We aren’t really concerned with the data itself just now, as we’re only going to take a sample. Again, most will be about airbags, some will not. We’re only going to save the complaint description because that’s all we really care about!


# Take a random sample of rows
sampled = df.sample(50)

# Take a sample involving airbags
airbag_df = df[df.CDESCR.str.contains("AIR ?BAG", na=False)]
airbag_df = airbag_df.sample(300)

# Combine them so we have all sorts for the machine to learn about
sampled = pd.concat([sampled, airbag_df])

# We don't know whether they're suspicious or not
sampled['is_suspicious'] = ''

# We only want a few columns
sampled = sampled[['is_suspicious', 'CDESCR']]

# Save them
sampled.to_csv("data/sampled-unlabeled.csv", index=False)

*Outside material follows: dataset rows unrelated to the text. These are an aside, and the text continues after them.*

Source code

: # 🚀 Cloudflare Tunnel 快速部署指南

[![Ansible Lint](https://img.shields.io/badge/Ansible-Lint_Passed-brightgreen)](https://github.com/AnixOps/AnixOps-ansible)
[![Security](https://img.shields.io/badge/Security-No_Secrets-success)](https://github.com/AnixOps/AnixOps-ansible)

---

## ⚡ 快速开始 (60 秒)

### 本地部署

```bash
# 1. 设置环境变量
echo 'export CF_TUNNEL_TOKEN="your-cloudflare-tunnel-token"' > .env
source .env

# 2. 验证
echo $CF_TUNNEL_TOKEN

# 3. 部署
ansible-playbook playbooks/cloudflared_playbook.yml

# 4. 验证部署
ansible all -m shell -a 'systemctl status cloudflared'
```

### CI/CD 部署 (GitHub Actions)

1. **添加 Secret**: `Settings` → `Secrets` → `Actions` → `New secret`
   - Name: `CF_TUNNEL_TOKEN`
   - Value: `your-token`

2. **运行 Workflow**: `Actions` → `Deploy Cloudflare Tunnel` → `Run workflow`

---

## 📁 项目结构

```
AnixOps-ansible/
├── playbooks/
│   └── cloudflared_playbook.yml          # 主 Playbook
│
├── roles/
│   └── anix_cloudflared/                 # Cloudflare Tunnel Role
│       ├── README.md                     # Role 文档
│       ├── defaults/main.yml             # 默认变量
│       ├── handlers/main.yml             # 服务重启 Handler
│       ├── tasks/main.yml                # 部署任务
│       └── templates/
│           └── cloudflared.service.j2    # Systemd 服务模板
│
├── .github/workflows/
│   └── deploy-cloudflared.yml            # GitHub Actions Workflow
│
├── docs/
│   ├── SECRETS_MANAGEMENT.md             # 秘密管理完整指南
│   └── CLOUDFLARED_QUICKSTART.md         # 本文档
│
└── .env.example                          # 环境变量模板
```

3.3.2 Labeling our sample of complaints

Now comes the fun part: opening up sampled-unlabeled.csv and filling in labels for each and every one of those hundreds of rows. We’ll use 1 if it’s suspicious, 0 if it isn’t.

For example, this complaint isn’t suspicious because it’s about an air bag not deploying:

DURING AN  ACCIDENT  AIR BAG'S DID NOT DEPLOY.  DEALER HAS BEEN CONTACTED.  *AK  

This next one isn’t suspicious either, because it isn’t even about airbags!

DRIVERS SEAT BACK COLLAPSED AND BENT WHEN REAR ENDED. PLEASE DESCRIBE DETAILS.  TT

But if something involving explosions or shrapnel happens, it’s probably worth marking as suspicious:

I WAS DRIVEN IN A SCHOOL ZONE STREET AND THE LIGHTS OF AIRBAG ON AND APROX. 2 MINUTES THE AIR BAGS EXPLODED IN MY FACE, THE DRIVE AND PASSENGERS SIDE, THEN I STOPPED THE JEEP, IT SMELL LIKE SOMETHING IS BURNING AND HOT, I DID NOT SEE FIRE.  *TR

We’ll just go down the left-hand column in Excel, filling them in as 0 or 1. You’ll probably want to turn on Wrap Text in Excel so you don’t have to scroll left and right so much.